Simple Emacs Window Persistence

So I've been using Emacs for a long time now but most recently, I've started using the new NextStep/Cocoa support for Mac OS X. Basically, it replaces the old Carbon support with OS X's newer Cocoa APIs. The reason for doing this was an attempt to find an OS X Emacs application instead of using the terminal emacs implementation. Nothing was wrong with the terminal version but I wanted to have more flexibility, specifically with OS X's Spaces feature. One of the first things I noticed was, well, every time I opened Emacs.app, I had to reposition and resize my Emacs window because the maximize button didn't consume all available screen real estate. That being said, I whipped up a very simple alternative using Emacs Lisp (elisp). Below are the two elisp functions, one to persist your window geometry at Emacs close and another to load the geometry at Emacs startup, and the hooks to wire the functions up to the necessary hooks to have it all work:

  1. ;; Custom functions/hooks for persisting/loading frame geometry upon save/load
  2. (defun save-frameg ()
  3. "Gets the current frame's geometry and saves to ~/.emacs.frameg."
  4. (let ((frameg-font (frame-parameter (selected-frame) 'font))
  5. (frameg-left (frame-parameter (selected-frame) 'left))
  6. (frameg-top (frame-parameter (selected-frame) 'top))
  7. (frameg-width (frame-parameter (selected-frame) 'width))
  8. (frameg-height (frame-parameter (selected-frame) 'height))
  9. (frameg-file (expand-file-name "~/.emacs.frameg")))
  10. (with-temp-buffer
  11. ;; Turn off backup for this file
  12. (make-local-variable 'make-backup-files)
  13. (setq make-backup-files nil)
  14. (insert
  15. ";;; This file stores the previous emacs frame's geometry.\n"
  16. ";;; Last generated " (current-time-string) ".\n"
  17. "(setq initial-frame-alist\n"
  18. " '((font . \"" frameg-font "\")\n"
  19. (format " (top . %d)\n" (max frameg-top 0))
  20. (format " (left . %d)\n" (max frameg-left 0))
  21. (format " (width . %d)\n" (max frameg-width 0))
  22. (format " (height . %d)))\n" (max frameg-height 0)))
  23. (when (file-writable-p frameg-file)
  24. (write-file frameg-file)))))
  25.  
  26. (defun load-frameg ()
  27. "Loads ~/.emacs.frameg which should load the previous frame's geometry."
  28. (let ((frameg-file (expand-file-name "~/.emacs.frameg")))
  29. (when (file-readable-p frameg-file)
  30. (load-file frameg-file))))
  31.  
  32. ;; Special work to do ONLY when there is a window system being used
  33. (if window-system
  34. (progn
  35. (add-hook 'after-init-hook 'load-frameg)
  36. (add-hook 'kill-emacs-hook 'save-frameg)))

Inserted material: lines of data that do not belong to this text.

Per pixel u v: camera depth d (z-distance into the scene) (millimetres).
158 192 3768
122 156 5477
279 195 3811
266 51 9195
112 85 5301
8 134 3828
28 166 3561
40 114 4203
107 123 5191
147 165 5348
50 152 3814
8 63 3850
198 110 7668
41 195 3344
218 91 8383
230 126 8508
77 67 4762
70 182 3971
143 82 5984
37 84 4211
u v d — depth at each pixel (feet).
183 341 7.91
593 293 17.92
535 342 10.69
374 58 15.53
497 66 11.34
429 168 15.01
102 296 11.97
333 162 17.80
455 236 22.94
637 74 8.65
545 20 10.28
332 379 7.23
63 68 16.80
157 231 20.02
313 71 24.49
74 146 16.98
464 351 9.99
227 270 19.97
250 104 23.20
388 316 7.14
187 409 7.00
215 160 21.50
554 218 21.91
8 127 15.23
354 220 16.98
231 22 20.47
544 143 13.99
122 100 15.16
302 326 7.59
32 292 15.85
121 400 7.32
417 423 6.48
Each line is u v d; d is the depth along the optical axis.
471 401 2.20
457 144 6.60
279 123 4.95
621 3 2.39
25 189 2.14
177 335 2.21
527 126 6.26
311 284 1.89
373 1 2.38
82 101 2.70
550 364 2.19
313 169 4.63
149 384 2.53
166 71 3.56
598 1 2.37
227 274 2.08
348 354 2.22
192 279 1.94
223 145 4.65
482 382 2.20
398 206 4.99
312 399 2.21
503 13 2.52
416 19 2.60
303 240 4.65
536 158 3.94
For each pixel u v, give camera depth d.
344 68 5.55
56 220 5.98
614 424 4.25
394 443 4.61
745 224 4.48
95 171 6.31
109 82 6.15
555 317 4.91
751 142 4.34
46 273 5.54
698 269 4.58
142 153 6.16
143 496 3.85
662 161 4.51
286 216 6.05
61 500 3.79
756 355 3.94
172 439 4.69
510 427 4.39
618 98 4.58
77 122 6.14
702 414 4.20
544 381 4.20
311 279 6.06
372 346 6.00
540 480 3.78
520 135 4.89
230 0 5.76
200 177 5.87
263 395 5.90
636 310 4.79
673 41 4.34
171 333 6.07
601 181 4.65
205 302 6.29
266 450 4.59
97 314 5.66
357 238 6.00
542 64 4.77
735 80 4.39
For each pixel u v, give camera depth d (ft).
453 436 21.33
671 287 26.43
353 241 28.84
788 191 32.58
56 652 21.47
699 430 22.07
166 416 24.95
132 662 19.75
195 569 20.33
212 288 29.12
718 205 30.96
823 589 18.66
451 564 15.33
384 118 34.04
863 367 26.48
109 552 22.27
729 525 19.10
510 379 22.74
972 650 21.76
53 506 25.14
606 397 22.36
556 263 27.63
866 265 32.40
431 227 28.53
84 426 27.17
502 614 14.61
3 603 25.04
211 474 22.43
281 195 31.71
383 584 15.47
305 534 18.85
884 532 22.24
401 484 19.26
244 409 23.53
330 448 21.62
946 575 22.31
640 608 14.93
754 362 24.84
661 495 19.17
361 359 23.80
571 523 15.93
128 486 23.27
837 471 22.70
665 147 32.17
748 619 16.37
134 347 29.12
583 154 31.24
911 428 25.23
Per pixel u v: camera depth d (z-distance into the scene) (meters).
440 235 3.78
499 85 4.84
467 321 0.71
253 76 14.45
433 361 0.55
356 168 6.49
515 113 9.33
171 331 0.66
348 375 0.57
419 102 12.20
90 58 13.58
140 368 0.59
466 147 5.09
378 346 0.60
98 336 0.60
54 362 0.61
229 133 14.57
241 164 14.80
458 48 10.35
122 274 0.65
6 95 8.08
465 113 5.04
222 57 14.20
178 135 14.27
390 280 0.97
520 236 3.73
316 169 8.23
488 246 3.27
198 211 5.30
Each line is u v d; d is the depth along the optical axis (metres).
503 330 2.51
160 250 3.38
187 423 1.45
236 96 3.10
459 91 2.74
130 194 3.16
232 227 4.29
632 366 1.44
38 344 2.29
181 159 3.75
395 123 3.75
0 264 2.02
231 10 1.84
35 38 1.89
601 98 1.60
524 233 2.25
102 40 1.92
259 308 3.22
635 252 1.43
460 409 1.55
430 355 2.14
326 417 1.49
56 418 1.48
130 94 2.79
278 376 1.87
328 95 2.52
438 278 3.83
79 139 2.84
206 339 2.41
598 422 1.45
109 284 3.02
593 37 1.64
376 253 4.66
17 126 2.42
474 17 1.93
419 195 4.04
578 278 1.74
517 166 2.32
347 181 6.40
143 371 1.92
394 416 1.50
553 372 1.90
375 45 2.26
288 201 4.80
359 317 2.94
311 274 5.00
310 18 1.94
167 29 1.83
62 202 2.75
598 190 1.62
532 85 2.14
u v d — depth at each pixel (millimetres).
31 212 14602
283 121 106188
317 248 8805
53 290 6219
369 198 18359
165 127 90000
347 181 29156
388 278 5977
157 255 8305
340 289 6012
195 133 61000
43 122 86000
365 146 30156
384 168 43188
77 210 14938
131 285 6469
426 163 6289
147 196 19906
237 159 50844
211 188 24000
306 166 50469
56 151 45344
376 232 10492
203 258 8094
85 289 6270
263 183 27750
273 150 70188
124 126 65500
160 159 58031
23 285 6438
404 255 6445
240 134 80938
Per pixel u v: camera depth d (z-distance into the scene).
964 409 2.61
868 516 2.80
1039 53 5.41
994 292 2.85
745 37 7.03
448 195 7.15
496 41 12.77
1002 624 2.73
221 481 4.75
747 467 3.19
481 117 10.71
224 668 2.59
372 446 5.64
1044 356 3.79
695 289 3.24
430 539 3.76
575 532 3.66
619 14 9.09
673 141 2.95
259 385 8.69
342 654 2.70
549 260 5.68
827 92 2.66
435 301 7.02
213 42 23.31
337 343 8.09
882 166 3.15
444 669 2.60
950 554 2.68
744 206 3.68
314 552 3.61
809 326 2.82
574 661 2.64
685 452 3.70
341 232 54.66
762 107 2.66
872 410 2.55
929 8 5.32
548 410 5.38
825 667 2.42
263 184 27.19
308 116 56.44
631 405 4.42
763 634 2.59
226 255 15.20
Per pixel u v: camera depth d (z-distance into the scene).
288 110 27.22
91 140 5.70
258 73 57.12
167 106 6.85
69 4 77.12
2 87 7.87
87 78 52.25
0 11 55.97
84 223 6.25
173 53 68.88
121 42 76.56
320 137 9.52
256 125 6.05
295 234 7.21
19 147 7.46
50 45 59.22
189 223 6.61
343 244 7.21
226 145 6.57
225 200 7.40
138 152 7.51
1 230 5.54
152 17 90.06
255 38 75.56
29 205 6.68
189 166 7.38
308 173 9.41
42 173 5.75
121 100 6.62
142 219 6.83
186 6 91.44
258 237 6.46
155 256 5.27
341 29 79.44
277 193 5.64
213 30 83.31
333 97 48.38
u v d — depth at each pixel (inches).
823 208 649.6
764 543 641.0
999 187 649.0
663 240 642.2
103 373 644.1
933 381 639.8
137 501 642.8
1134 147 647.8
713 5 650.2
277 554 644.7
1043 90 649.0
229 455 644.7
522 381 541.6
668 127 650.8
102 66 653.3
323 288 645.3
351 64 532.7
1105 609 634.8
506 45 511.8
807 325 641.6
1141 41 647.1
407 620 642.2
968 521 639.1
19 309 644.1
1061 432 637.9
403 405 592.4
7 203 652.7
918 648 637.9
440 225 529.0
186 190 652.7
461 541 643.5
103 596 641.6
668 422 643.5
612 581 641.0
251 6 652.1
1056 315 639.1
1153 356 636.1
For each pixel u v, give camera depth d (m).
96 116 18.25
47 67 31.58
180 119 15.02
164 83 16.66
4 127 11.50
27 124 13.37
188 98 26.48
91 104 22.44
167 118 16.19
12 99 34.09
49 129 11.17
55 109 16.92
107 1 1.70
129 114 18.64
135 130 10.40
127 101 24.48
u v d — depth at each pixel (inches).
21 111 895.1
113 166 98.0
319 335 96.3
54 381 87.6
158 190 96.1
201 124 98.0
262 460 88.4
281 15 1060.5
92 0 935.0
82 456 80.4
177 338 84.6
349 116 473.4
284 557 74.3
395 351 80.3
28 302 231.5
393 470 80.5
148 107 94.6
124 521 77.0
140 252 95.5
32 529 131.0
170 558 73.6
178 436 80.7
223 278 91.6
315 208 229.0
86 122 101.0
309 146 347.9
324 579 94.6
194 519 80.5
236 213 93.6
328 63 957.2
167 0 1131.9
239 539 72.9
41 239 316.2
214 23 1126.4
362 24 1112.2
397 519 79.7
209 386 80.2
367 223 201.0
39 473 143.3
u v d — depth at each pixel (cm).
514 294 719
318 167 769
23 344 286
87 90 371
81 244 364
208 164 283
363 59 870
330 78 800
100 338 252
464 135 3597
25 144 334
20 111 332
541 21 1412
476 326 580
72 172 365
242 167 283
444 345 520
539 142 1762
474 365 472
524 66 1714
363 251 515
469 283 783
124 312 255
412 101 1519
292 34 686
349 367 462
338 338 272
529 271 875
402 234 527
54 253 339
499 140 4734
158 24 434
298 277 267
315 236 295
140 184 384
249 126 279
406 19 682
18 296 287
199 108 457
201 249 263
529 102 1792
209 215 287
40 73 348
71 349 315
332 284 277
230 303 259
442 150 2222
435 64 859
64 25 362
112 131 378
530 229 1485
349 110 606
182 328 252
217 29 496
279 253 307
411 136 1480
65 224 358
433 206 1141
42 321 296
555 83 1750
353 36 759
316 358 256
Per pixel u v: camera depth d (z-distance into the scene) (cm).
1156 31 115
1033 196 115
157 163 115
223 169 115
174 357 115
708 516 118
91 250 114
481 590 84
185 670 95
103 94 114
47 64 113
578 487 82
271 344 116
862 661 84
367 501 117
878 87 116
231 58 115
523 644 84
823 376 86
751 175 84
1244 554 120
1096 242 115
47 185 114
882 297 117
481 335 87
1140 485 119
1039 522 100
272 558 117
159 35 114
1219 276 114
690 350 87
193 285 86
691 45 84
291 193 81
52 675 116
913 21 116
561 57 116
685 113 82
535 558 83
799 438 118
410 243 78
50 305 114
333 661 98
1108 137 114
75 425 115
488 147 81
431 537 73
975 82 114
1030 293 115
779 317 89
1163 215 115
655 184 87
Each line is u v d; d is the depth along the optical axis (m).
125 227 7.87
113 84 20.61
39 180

All you have to do is get this into your ~/.emacs file and things just work. What you'll notice is after you have this code in place, open Emacs, reposition your window and resize its geometry. Next time you open Emacs, it should remember the last window geometry/location.

Known Issues

  • This implementation does not work for new Emacs windows spawned from a running Emacs (If you know a hook I could use so that opening a new window will run load_frameg, let me know.)

Comments

Thank you, thank you, thank you!

You are welcome, you are welcome, you are welcome!